Esto último derivo en que
el presidente Adolfo Ruiz Cortines deshiciera lo hecho por Cárdenas con respecto
a PEMEX y las alianzas público-privadas, dando un tiro en la sien de efecto
retardado. Esto fue porque el descubrimiento de grandes yacimientos a inicios
de la década de 1970, además de los altos precios del barril por los mismos
años, hizo que el gobierno descuidara otras áreas de la economía, y el barco comenzó
a hundirse a inicios de la década de los ‘80s con la caída del precio del
barril de crudo. Fue entonces cuando la cruda realidad alcanzo al gobierno de
José López Portillo, ya que fue cuando estalló una crisis económica que aun hoy
tiene repercusiones. Desde el tiempo de Ruiz Cortines la lógica de los gobiernos
ha sido meter el dinero proveniente de la renta petrolera al gasto corriente que
ha derivado en corrupción y despilfarro mayúsculo. Esta es la principal razón que
me lleva a pensar que la expropiación petrolera no ha servido para la mayoría de
los mexicanos, ya que la mayor parte de los recursos provenientes de la renta
petrolera se van a gasto corriente, es decir, a los gastos diarios para que el
funcionamiento del estado. Otro tanto ha terminado en los bolsillos de los
dirigentes del sindicato petrolero (la Quina, Romero Deschamps, etc.), en las
arcas de los partidos políticos (quizá por esto el Peje no esté de acuerdo con
la reforma energética), pero para 45 millones de mexicanos que están no ha
significado su salida de la pobreza.
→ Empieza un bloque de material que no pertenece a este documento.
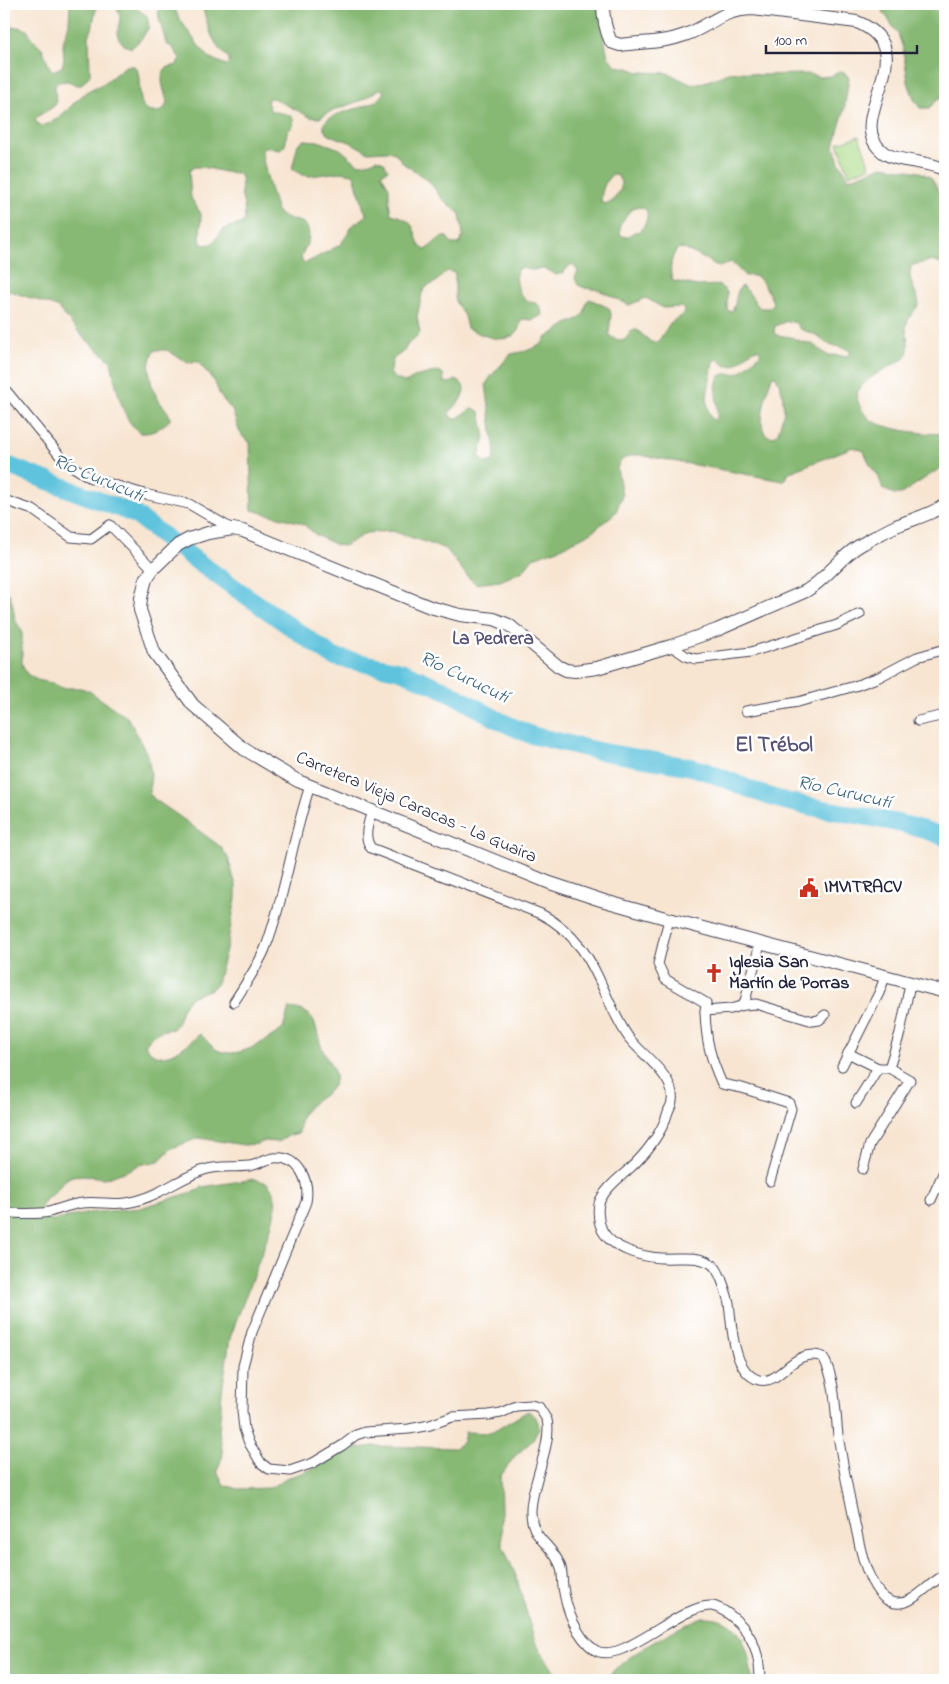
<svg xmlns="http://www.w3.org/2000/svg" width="949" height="1684" font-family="'Indie Flower',sans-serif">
  <rect width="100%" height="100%" fill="#fff"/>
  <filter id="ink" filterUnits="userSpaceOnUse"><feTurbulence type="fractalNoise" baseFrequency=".02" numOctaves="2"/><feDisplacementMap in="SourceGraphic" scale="10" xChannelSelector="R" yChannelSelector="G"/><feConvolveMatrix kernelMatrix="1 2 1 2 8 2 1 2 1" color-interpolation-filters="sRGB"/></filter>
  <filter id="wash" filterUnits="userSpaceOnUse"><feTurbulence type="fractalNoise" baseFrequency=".0096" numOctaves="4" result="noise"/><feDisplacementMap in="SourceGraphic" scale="20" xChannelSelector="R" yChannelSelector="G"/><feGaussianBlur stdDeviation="1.12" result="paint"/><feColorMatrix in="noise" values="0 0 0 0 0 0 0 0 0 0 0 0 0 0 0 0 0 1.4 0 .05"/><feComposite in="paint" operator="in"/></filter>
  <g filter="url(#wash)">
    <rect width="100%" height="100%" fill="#f7e5d1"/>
    <path fill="#aad987" stroke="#667e61" d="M859 136 870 167 849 175 838 143Z"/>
    <g fill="#87b974" stroke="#546e58" fill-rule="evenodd">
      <path d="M70 4H97L92 29 89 36 90 75 81 85H77L68 81 57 82 55 86 56 104C48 112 42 112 35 119L39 126C58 124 69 106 83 95 89 89 97 87 104 83 112 78 118 71 126 66H134L137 69C143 85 133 119 162 111L167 104C166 91 157 80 166 68L177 65 180 58 172 47 166 44C164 31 156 18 159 4H175L176 12 179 18 198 45 210 58 226 65 229 62V58C210 43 209 26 201 4H597L608 57 617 66 628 68 639 72 668 73 690 84 705 82 729 73 743 72 759 75 808 74 820 77 831 76 837 72H844L849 78 844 110 834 146 839 162 849 179 883 166 920 172 930 177 935 184 942 199 943 214 940 220 943 231 945 232V265L931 261 912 265C905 278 917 291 919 304 914 312 905 320 906 330 907 339 911 349 905 358 892 366 862 378 857 394 856 398 857 398 858 401 860 408 865 416 871 420 883 429 931 436 945 433V465L901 494H894L883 489 878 475 871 467 864 451 853 447 790 472 783 481 640 455C629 455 621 457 617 468L622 495 616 512 592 532 561 548 533 558 523 571 500 581 476 584 468 577 446 549 392 531 366 533 344 546 336 545 316 535 302 523 252 510 250 442 244 438 239 431 232 410 220 396 215 382 199 363 195 361 188 363 167 350H155C145 362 150 385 157 397 161 406 170 410 170 420 160 428 154 434 140 433 138 431 134 428 132 425 121 413 114 377 111 361L82 336 57 307 4 289V28L17 27 23 28 27 30 31 37 42 48 50 68 53 71 62 67 64 60 63 43 69 23ZM379 89 383 90 384 93C375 110 337 108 324 123V130L329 135 350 142 368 152 388 151 395 153 404 164 429 181 441 198 460 214 463 235 459 244H452L447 237H441L426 250C410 245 425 221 391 214L389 202V187L381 174 388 170 384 162 377 159 368 163 358 164 340 149 318 141 304 140 298 144 297 148 292 169 302 175 310 176 341 172 353 174 355 177 358 190 361 197 363 207 366 213 365 217 350 227 348 234 340 245 306 263 303 262 301 258C305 245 314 237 305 224 297 219 286 220 279 214 275 209 261 157 262 150L265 147 280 150C288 145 285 140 287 132L292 127 294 119C288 111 280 115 270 110L267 102 269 98H273L310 117 320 118 327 113 364 99ZM194 167C209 166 223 174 238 173L242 179 241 194 244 205 245 220C239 226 234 225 227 228 216 232 217 248 202 244L200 241 201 214 191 198 189 171ZM612 175H617L621 182V189L612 202 603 204 601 200C602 191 604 181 612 175ZM635 207C654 206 647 221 641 231L634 232 627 237 622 236 620 233V225C626 219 626 212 635 207ZM679 248C687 248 711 263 720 267L731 262 745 276C748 276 751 275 754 276 762 277 772 298 773 304L769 308H760C753 301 749 289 741 286 735 293 737 303 732 311H729L727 309V292L719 285 698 286 673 281C668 273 671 253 679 248ZM570 265H573L578 271 575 278 578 285 585 288 599 290 629 305 646 298 663 308 681 307 684 310 683 314 670 323 658 342H651L637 330H632L625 340C618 340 613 340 609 334L611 314 609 308 590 299 587 301 584 314 578 319 567 324 546 338 541 345 526 351 511 354 492 375 486 384 495 453 493 461 486 463 479 456 485 438 480 412 473 408 456 419 449 416V413C457 405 474 388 456 380L450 383 444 382 443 374 439 371 414 377 408 382H404L394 378 390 373 393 359 404 351 408 344 420 333 417 317 422 293 426 287 436 282 447 271 455 273V301L464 316 467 328C480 334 504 346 516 333 520 329 519 324 522 319L533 320 542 315C541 298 530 306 523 297 517 291 515 277 517 269L521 268 531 270 546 269 556 275 563 273ZM787 321 796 323 800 329 816 335 826 343 847 349 851 352 847 356 827 355 811 343 802 342 791 337 776 335 774 332 775 326ZM758 349 761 353C758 356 743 371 740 372 732 377 720 369 717 382 714 395 719 406 717 418L714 420 712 419C701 402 712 379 713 361L718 359 726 366C743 367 745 350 758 349ZM776 376 782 391 784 411 778 433C775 436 771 438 767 435 755 427 768 388 772 377Z"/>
      <path d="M112 4H133L137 9 147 16 149 27 142 38 132 48 124 45 118 37C117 22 126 15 112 4Z"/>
      <path d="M878 4H945V93L929 108H920L914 99 908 82 903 48 898 34Z"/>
      <path d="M4 588 10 595 13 606 15 620 22 631V664L27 674 37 680 52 683 62 688H81L89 691 128 718 148 756 151 775 149 793 154 799 183 819 221 847 228 858 236 886V898L227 946 217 983 212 989 193 996 187 1001 182 1009 178 1022 173 1029C159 1030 153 1033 145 1045 159 1070 186 1046 200 1034 205 1038 209 1044 214 1048 235 1063 265 1041 283 1029L289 1008C296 1009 306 1010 310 1016 317 1023 318 1039 322 1048 326 1057 337 1071 335 1081 331 1096 310 1100 303 1114 299 1120 300 1126 299 1133L290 1135 278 1142 265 1141 257 1144 244 1145 199 1138 172 1148 159 1161 139 1165 132 1169 110 1177 103 1178 83 1175 72 1176 65 1180 53 1194 45 1200 40 1209V1214L47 1219 54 1220 88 1213 140 1208 199 1190 202 1187 255 1179 267 1183 274 1192 276 1206 271 1228 230 1338 222 1391 219 1431 223 1455 217 1471 224 1485 237 1489 270 1488 286 1478 313 1469 344 1450 373 1446 455 1448 463 1442 465 1432 491 1433 528 1411 535 1416 538 1422 539 1428 533 1440 514 1457 500 1477 502 1544 516 1576 535 1642 560 1680H4Z"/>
      <path d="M702 1617C741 1615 749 1648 752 1680H606C618 1659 678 1627 702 1617Z"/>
    </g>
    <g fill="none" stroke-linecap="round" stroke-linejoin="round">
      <path stroke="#5fc3dd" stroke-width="18" d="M4 464 134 514 202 565 334 657 401 671 447 691 502 722 531 735 598 751 691 767C722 775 750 792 781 800 835 814 893 817 945 837"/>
    </g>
  </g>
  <g filter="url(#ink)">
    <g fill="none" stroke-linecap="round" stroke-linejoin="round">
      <g stroke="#423f52" stroke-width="11">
        <g id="street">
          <path d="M4 388 65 462 91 478 144 494 189 504 232 529"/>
          <path d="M4 500 33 510 71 537 91 539 110 525 153 569"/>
          <path d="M671 646 686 656 696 659 751 652 837 625 860 614"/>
          <path d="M746 711 798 702 855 686 879 677 917 657 945 649"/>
          <path d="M918 721 945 715"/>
          <path d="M372 811C368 824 363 837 371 848L541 914C557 922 570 934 581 948 601 974 609 1010 629 1038 642 1055 676 1077 672 1101 672 1105 669 1108 668 1112 662 1133 645 1155 628 1170 619 1178 608 1186 602 1197 596 1205 598 1221 602 1230 612 1249 642 1257 661 1258 677 1259 696 1255 710 1263 716 1266 718 1272 721 1278 724 1286 727 1294 729 1303 732 1325 732 1372 759 1380 781 1386 792 1346 823 1357 836 1380 835 1409 838 1435 844 1473 852 1510 860 1547 865 1568 879 1616 910 1600 922 1594 931 1582 945 1575"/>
          <path d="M669 919 658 964 665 979 706 1003 705 1011 731 1009 744 1005 756 1004 813 1021 819 1020 825 1015"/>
          <path d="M234 1002C244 986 257 968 265 949 285 897 292 839 310 786"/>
          <path d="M744 1005 760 944"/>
          <path d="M705 1011C706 1041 710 1057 722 1084L742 1088 789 1103 791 1109 770 1181"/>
          <path d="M848 1053 878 1068"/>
          <path d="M842 1066 879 993 885 977"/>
          <path d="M856 1103 878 1068H889"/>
          <path d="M863 1169 870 1144 910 1080 889 1068 900 1033 910 984"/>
          <path d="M931 1200 945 1169"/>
          <path d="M4 1213C19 1213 34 1215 49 1212 60 1209 71 1204 82 1203 98 1201 115 1206 131 1202 158 1197 179 1178 204 1170 219 1165 234 1168 249 1166 258 1165 265 1159 274 1158 299 1155 310 1181 306 1202L252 1332 243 1366 242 1411 244 1429 249 1443 261 1463 269 1469 290 1471 313 1463 343 1445 356 1435 365 1432 409 1429 430 1425 452 1417 489 1415 501 1413 516 1406 531 1405 539 1407C541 1411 545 1416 547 1420 553 1443 530 1487 531 1513 532 1540 552 1544 560 1565 563 1572 562 1580 563 1587 566 1608 576 1637 595 1650 621 1667 681 1603 712 1606 723 1608 733 1617 740 1624 755 1639 760 1660 760 1680"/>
        </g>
      </g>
      <g stroke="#423f52" stroke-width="14">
        <g id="secondary">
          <path d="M603 4C603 18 605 29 611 42L620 45C642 42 664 43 685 35 713 25 719 10 753 9L857 22C928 52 840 119 883 152 897 163 927 160 945 170"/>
          <path d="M945 505C930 515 913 519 896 526 885 531 873 538 862 544 840 556 828 578 806 591L717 630 671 646 597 668 575 671 566 670 558 666 509 625 494 619 460 615 430 607 243 531 233 529 208 533 189 539 178 545 153 569 146 579 141 598 140 610 154 652 193 705 244 749 298 781 550 883 601 900 669 919 945 992"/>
        </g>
      </g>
      <use href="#street" stroke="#fff" stroke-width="9"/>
      <use href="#secondary" stroke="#fff" stroke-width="12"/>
    </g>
  </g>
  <defs>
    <g id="civic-bare" transform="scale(1.5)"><path d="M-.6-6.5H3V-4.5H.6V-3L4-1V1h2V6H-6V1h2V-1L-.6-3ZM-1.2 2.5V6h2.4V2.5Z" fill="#c8321e" stroke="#fff" stroke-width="2.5" paint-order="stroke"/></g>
    <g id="church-bare" transform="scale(1.5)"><path d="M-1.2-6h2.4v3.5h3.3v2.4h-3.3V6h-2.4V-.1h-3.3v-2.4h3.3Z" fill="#c8321e" stroke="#fff" stroke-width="2.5" paint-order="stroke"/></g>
  </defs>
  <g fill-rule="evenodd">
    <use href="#civic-bare" x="809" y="888"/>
    <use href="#church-bare" x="714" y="973"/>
  </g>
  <g text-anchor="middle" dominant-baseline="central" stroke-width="5" stroke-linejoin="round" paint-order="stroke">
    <g font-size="18" fill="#22223b" stroke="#fff">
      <text transform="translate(416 808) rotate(23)">Carretera Vieja Caracas - La Guaira</text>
    </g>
    <g font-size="18" font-weight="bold" fill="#22223b" stroke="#fff" text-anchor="start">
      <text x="824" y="888">IMVITRACV</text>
      <text x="729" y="963">Iglesia San<tspan x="729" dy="21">Martín de Porras</tspan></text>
    </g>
    <g font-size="19" font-style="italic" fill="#3a627c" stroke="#fff">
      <text transform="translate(98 479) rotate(23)">Río Curucutí</text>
      <text transform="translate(464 678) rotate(26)">Río Curucutí</text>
      <text transform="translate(844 793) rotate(13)">Río Curucutí</text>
    </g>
    <g font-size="19" font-weight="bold" fill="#575275" stroke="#fff">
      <text x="493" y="639">La Pedrera</text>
    </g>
    <g font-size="22" font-weight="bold" fill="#575275" stroke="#fff">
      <text x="774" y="746">El Trébol</text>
    </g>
  </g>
  <rect width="949" height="1684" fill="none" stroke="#fff" stroke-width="20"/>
  <path d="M766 45v8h151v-8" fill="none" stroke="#22223b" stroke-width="2.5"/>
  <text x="774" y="45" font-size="15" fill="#22223b" stroke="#ffffff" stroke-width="4" paint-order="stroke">100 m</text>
</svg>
La principal causa del alto precio de la
gasolina se debe a que PEMEX tiene monopolizado el sector, lo que deriva también
en la mala calidad de los combustibles.
Los argumentos contra la
reforma energética tienen una solidez económica bastante endeble, ya que el
hecho de que 30 centavos de cada peso eran provenientes del petróleo representa
un riesgo, ya que la caída en el precio significa una crisis presupuestaria,
como efectivamente ocurrió en octubre de 2014. Esto hizo que el gobierno
tuviera que hacer el presupuesto de 2016 desde cero, sin contar con la renta
petrolera. PEMEX también sufre con un régimen fiscal que la sangra brutalmente
(70% de sus ingresos), lo que ha impedido su crecimiento. Además, el personal
cobra sueldo sin trabajar y pensiones altas, no es de sorprenderse que la
industria petrolera mexicana este en crisis.